Rework main block processor loop

It's less awkward and more explicit. This brings back the efficiency lost in the 0.9.x series. It also removes the special case hack: both when syncing and caught up, block processing is done in the executor. Fixes #58
2016-12-17 16:49:49 +09:00 · 2016-12-17 16:49:49 +09:00 · 39af7a7463
commit 39af7a7463
parent 3f64a8dd6e
2 changed files with 95 additions and 95 deletions
--- a/server/block_processor.py
+++ b/server/block_processor.py
@ -26,81 +26,95 @@ import server.db
 class Prefetcher(LoggedClass):
    '''Prefetches blocks (in the forward direction only).'''

-    def __init__(self, tasks, daemon, height):
+    def __init__(self, coin, daemon, height):
        super().__init__()
-        self.tasks = tasks
+        self.coin = coin
        self.daemon = daemon
-        self.semaphore = asyncio.Semaphore()
        self.caught_up = False
+        # Access to fetched_height should be protected by the semaphore
        self.fetched_height = height
-        # A list of (blocks, size) pairs.  Earliest last.
-        self.cache = []
+        self.semaphore = asyncio.Semaphore()
+        self.refill_event = asyncio.Event()
+        # A cache queue of (blocks, size) pairs.  The target cache
+        # size has little effect on sync time.
+        self.cache = asyncio.Queue()
        self.cache_size = 0
-        # Target cache size.  Has little effect on sync time.
-        self.target_cache_size = 10 * 1024 * 1024
+        self.min_cache_size = 10 * 1024 * 1024
        # This makes the first fetch be 10 blocks
-        self.ave_size = self.target_cache_size // 10
+        self.ave_size = self.min_cache_size // 10

    async def clear(self, height):
        '''Clear prefetched blocks and restart from the given height.
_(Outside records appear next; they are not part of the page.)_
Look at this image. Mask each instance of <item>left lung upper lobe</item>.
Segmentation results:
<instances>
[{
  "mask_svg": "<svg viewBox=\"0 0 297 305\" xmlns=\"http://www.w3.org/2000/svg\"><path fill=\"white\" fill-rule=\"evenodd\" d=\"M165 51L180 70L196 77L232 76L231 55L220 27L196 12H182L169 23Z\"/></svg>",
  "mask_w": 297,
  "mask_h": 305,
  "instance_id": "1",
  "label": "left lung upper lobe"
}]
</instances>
        Used in blockchain reorganisations.  This coroutine can be
        called asynchronously to the _prefetch coroutine so we must
-        synchronize.
+        synchronize with a semaphore.
+
+        Set height to -1 when shutting down to place a sentinel on the
+        queue to tell the block processor to shut down too.
        '''
        with await self.semaphore:
-            while not self.tasks.empty():
-                self.tasks.get_nowait()
-            self.cache = []
+            while not self.cache.empty():
+                self.cache.get_nowait()
            self.cache_size = 0
-            self.fetched_height = height
-            self.logger.info('reset to height'.format(height))
+            if height == -1:
+                self.cache.put_nowait((None, 0))
+            else:
+                self.refill_event.set()
+                self.fetched_height = height
+                self.logger.info('reset to height'.format(height))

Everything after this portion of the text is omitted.